Recorrí las calles como impulsado por un resorte. Muchos, que tropezaban conmigo, se quedaban alucinados de ver tanta agilidad y energía a esas horas de la noche. Pasé al lado de muchachas que me hacían hervir la sangre con sus miradas lascivas, dulces tentaciones que revolvían lo más hondo de mi ser; mi lado salvaje. Me paré ante una diosa pelirroja que emanaba fuego en la mirada. Estuve hipnotizado ante ella hasta que ocurrió al revés, se me acercó como una autómata y me ofreció sus dulces labios. Un latigazo recorrió mi cuerpo y fui a abrazarla, pero el murmullo volvió a mi cabeza haciéndome retroceder ante su mirada suplicante de más besos. Me alejé de ella, dejándola atrás, quieta como una estatua, mientras observaba como me alejaba.
Aparecí en una casa desconocida y me encontré ante un artilugio con teclas y un papel en blanco.
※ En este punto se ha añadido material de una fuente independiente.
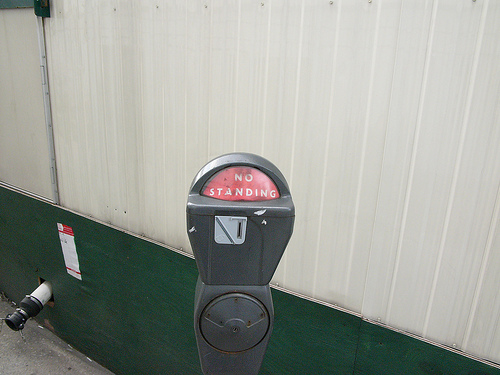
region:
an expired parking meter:
[147, 129, 331, 373]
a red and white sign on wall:
[45, 218, 101, 290]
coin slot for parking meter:
[211, 206, 245, 254]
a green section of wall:
[4, 185, 385, 374]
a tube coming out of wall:
[4, 279, 56, 335]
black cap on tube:
[2, 296, 58, 347]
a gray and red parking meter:
[160, 145, 305, 369]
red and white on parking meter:
[205, 169, 277, 204]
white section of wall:
[11, 0, 496, 307]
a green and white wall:
[7, 6, 472, 373]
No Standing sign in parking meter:
[196, 162, 284, 203]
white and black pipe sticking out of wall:
[7, 268, 57, 338]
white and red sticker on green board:
[52, 217, 83, 278]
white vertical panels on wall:
[0, 0, 499, 372]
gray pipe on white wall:
[31, 5, 66, 205]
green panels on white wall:
[0, 0, 55, 20]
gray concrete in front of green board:
[0, 293, 115, 373]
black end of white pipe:
[3, 282, 52, 329]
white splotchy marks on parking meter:
[185, 188, 274, 237]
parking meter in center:
[154, 132, 321, 334]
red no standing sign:
[202, 162, 293, 209]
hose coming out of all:
[14, 277, 43, 333]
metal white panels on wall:
[323, 172, 470, 254]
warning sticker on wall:
[55, 210, 93, 289]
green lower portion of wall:
[98, 264, 182, 360]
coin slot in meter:
[223, 214, 250, 242]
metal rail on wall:
[32, 15, 72, 190]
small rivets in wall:
[110, 1, 127, 28]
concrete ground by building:
[15, 321, 52, 369]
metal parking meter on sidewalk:
[163, 133, 318, 373]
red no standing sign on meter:
[192, 143, 302, 224]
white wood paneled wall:
[335, 80, 439, 298]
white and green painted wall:
[6, 173, 211, 368]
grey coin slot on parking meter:
[207, 209, 254, 256]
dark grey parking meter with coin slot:
[173, 131, 301, 373]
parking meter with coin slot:
[212, 212, 254, 252]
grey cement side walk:
[11, 345, 61, 373]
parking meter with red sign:
[182, 143, 302, 368]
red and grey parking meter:
[177, 141, 295, 356]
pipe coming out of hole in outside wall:
[3, 274, 57, 331]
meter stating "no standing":
[184, 151, 296, 373]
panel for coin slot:
[213, 215, 248, 245]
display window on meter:
[196, 163, 283, 203]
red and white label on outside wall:
[56, 221, 83, 280]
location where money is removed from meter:
[197, 290, 272, 356]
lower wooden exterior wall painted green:
[0, 181, 499, 373]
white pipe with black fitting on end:
[4, 278, 55, 335]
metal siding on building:
[0, 0, 498, 370]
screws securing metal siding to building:
[110, 0, 499, 13]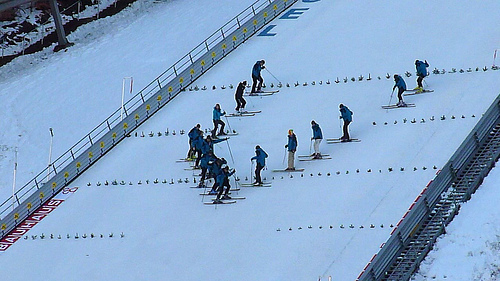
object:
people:
[248, 144, 270, 188]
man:
[233, 81, 251, 114]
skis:
[224, 110, 259, 117]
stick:
[262, 68, 282, 85]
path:
[0, 0, 500, 280]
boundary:
[0, 32, 250, 241]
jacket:
[188, 129, 198, 145]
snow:
[0, 0, 499, 281]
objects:
[83, 179, 95, 190]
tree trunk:
[46, 0, 71, 49]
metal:
[263, 18, 276, 24]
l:
[254, 24, 280, 37]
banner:
[0, 199, 60, 252]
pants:
[215, 183, 230, 198]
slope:
[52, 224, 327, 281]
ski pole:
[243, 165, 258, 185]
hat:
[287, 130, 295, 133]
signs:
[242, 27, 250, 35]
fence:
[0, 32, 255, 244]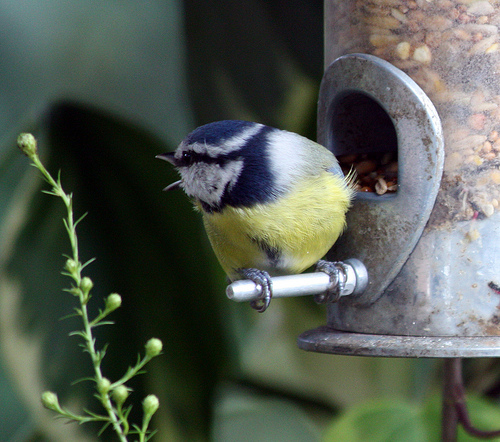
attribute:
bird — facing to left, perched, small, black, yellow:
[149, 120, 361, 312]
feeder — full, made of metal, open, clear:
[295, 1, 499, 440]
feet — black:
[239, 260, 349, 311]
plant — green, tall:
[14, 128, 165, 429]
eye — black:
[178, 147, 194, 163]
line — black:
[190, 148, 242, 165]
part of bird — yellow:
[186, 159, 361, 283]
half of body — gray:
[177, 120, 336, 203]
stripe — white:
[188, 119, 263, 157]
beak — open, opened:
[153, 151, 180, 192]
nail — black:
[316, 259, 337, 291]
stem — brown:
[30, 152, 133, 441]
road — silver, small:
[225, 254, 369, 306]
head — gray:
[169, 123, 264, 199]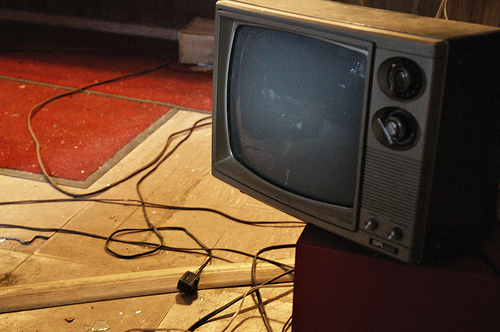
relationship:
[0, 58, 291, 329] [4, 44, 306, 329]
brown cord on floor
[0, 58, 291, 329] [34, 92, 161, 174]
brown cord on red rug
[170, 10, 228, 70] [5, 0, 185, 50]
box on shelf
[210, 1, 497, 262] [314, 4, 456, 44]
television has dust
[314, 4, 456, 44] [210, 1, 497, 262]
dust on television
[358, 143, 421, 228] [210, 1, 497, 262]
speaker on television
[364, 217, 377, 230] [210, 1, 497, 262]
dial in television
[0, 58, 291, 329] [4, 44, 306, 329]
brown cord all over floor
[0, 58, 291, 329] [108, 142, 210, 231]
brown cord on floor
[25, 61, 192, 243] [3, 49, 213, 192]
brown cord on carpet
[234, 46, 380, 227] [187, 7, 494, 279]
monitor of tv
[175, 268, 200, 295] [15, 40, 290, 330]
plug to cord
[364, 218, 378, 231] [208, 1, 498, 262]
dial on television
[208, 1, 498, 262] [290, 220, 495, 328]
television on table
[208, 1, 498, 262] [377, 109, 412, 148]
television with knobs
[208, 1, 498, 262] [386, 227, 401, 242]
television with dials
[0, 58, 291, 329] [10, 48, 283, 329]
brown cord on floor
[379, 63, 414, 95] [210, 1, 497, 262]
knob on television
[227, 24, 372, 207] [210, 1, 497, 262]
monitor on television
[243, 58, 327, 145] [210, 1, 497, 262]
reflection on television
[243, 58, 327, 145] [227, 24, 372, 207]
reflection on monitor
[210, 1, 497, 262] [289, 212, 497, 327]
television on stand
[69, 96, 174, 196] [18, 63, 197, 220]
trim on rug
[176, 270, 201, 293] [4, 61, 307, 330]
plug of cord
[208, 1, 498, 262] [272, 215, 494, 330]
television on table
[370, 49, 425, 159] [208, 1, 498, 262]
knobs on television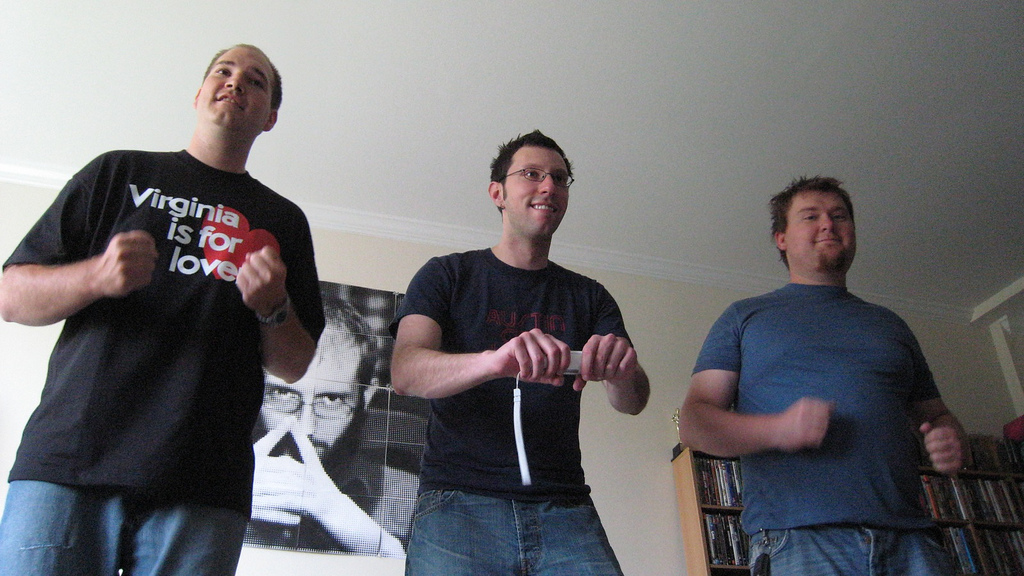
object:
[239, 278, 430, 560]
poster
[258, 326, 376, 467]
face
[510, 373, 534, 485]
strap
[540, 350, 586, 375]
wii remote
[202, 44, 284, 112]
hair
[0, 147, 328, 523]
shirt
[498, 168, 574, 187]
glasses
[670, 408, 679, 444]
award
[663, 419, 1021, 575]
bookcase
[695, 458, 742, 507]
dvd's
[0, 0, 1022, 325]
ceiling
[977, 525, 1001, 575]
movie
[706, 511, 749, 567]
movie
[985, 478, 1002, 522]
movie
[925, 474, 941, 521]
movie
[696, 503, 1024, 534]
shelf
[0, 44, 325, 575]
men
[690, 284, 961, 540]
shirt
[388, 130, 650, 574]
man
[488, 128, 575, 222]
dark hair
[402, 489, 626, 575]
blue jeans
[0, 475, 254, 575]
blue jeans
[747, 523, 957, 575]
blue jeans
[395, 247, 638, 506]
shirt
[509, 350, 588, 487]
remote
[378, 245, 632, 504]
man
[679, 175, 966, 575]
man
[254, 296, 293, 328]
watch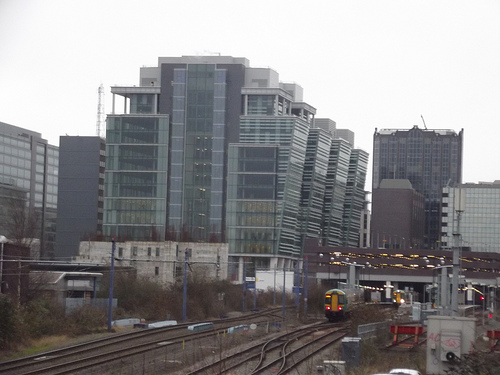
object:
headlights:
[337, 306, 342, 312]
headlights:
[325, 305, 329, 311]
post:
[104, 239, 117, 334]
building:
[255, 92, 351, 243]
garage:
[318, 244, 500, 273]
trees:
[2, 193, 46, 323]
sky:
[1, 2, 500, 54]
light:
[478, 294, 485, 300]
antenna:
[96, 86, 103, 139]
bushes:
[2, 301, 35, 346]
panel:
[425, 308, 480, 374]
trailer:
[113, 309, 143, 329]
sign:
[390, 323, 424, 336]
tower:
[132, 56, 286, 94]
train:
[323, 281, 348, 322]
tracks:
[248, 315, 311, 374]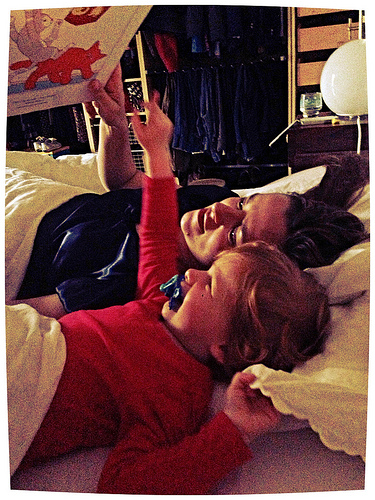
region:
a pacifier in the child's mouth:
[158, 271, 189, 310]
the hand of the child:
[221, 368, 283, 443]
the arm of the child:
[90, 369, 293, 492]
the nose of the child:
[184, 265, 205, 288]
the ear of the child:
[207, 341, 235, 362]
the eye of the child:
[203, 275, 216, 290]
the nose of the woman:
[210, 199, 233, 222]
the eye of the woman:
[235, 193, 247, 208]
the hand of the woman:
[82, 59, 126, 125]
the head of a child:
[158, 237, 333, 373]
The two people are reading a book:
[27, 33, 350, 384]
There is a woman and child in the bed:
[17, 48, 332, 372]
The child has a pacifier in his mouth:
[41, 204, 345, 477]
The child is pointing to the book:
[16, 56, 338, 405]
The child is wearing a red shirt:
[31, 237, 326, 465]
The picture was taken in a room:
[19, 16, 335, 473]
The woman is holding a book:
[13, 13, 322, 373]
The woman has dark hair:
[29, 102, 340, 368]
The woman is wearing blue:
[17, 102, 349, 377]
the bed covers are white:
[16, 102, 349, 375]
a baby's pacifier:
[156, 270, 192, 315]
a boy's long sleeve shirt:
[41, 298, 242, 488]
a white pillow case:
[233, 265, 371, 461]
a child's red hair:
[219, 246, 331, 372]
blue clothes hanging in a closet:
[145, 68, 296, 167]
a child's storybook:
[7, 1, 143, 124]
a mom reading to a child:
[21, 19, 318, 450]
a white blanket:
[0, 148, 95, 469]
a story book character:
[10, 40, 110, 92]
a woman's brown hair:
[284, 150, 369, 270]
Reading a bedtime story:
[10, 41, 148, 112]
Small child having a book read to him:
[75, 151, 320, 466]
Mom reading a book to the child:
[58, 146, 369, 246]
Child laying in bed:
[0, 358, 307, 469]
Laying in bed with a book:
[92, 166, 333, 361]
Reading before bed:
[44, 36, 355, 234]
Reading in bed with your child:
[21, 19, 207, 183]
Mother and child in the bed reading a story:
[14, 68, 327, 448]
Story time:
[0, 22, 269, 474]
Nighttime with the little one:
[43, 176, 340, 416]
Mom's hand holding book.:
[87, 57, 130, 142]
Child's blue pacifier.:
[155, 273, 186, 309]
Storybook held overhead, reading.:
[7, 5, 155, 116]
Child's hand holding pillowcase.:
[223, 370, 289, 438]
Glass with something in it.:
[297, 91, 325, 120]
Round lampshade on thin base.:
[320, 36, 367, 155]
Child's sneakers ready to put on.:
[31, 135, 64, 153]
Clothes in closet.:
[148, 6, 280, 160]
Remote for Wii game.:
[293, 113, 337, 129]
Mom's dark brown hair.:
[284, 153, 365, 268]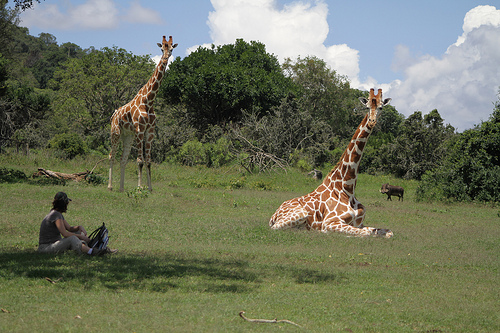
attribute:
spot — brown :
[332, 181, 342, 191]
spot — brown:
[335, 187, 368, 212]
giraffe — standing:
[79, 27, 191, 209]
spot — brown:
[130, 105, 135, 116]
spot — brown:
[320, 184, 337, 210]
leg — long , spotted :
[145, 125, 160, 190]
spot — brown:
[139, 96, 149, 105]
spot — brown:
[138, 104, 150, 111]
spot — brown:
[357, 127, 368, 141]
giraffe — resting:
[266, 85, 394, 241]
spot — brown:
[333, 203, 353, 213]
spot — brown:
[343, 163, 357, 180]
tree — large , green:
[158, 38, 305, 132]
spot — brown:
[319, 177, 332, 188]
No sabía qué hacía yo en aquel lugar, pero comencé a golpear las mismas con fruición y noté como mi mente se iba desahogando entre frases e historias.
Supongo que acabé dormido y no noté la aguja que me clavaron en el brazo, deslizándome por ella un líquido que penetró en mi sangre dejándome totalmente indefenso. Luego los dos hombres vestidos con trajes negros me levantaron bajo la atenta mirada de un tercero al que le faltaba el lóbulo de la oreja izquierda y me subieron a un automóvil marca Mercedes con los cristales tintados.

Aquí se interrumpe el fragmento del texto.